Each animal was subjected to three sessions of PPTT treatment in 2 week intervals using an 808 nm diode laser with a power of 0.5 W/cm² and a spot size of around 5.6 mm². An effective dose of AuNR solution (7.5 nM AuNRs) for each 100 cm³ was used for 2 min, and the amount used was scaled up based on the volume of the tumor, and then injected directly into the tumor. Five minutes after injection, the entirety of the tumor was irradiated with the laser. The AuNR concentration was decreased by 50% for each subsequent treatment. The temperature increase of a tumor during the laser irradiation was measured by placing a 33-gauge hypodermic thermocouple (OMEGA Engineering, Inc., Stamford, CT, USA) needle directly inside the tumor (42–44 °C).

4.5. Histopathology Evaluation of the Animal Tumors

The detailed pathologic evaluation of tumors was conducted by members of the pathology department of the Faculty of Veterinary Medicine at Cairo University. Histopathological analysis was performed on 5 μm sections from tumor tissue that were fixed in 10% buffered formalin.

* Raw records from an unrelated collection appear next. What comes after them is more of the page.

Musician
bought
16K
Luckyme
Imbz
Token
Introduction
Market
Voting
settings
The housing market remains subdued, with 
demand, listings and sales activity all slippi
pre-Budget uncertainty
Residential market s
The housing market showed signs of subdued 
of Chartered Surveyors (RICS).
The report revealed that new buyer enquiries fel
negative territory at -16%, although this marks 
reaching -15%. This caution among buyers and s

The samples were stained with H&E to assess pathology.

5. Conclusions

Surgery is often used for tumor removal; however, it might trigger metastasis [34]. PPTT could be a better alternative to replace traditional chemotherapy and radiotherapy for localized tumors, especially for tumors with a volume ≤20 cm³ [5]. Therefore, for effective treatment of large tumors (volume ≥ 20 cm³), we applied PPTT before surgical resection to naturally occurring tumors in the mammary glands of dogs and cats. Five cases were treated with this regimen and showed complete remission without any recurrence after therapy. Three cases died in the few months following treatment, but in two cases from three, there was no evidence of any tumors upon examination (the animals died because of other reasons, such as pneumonia). Histopathology results showed a decrease in cancer grades compared to before (variant grades from 1 to 4) and after 2 weeks of treatment via PPTT and surgery (grade 0). X-ray diffraction revealed an absence of metastasis 1–2 years after treatment. In conclusion, our study demonstrates the feasibility of applying PPTT before surgery to large tumors in dogs and cats. Applying AuNRs-PPTT before surgery in treating large tumors could significantly affect blood vessels inside the tumor and potentially avoid the risk of bleeding during surgery. PPTT could be incorporated before the surgery to decrease the bleeding and potentially avoid the risk of bleeding during surgery that could lead to excessive blood loss and metastasis.

6. Patents

This work has been filed in the US-Patent Publication of US20190008964A1.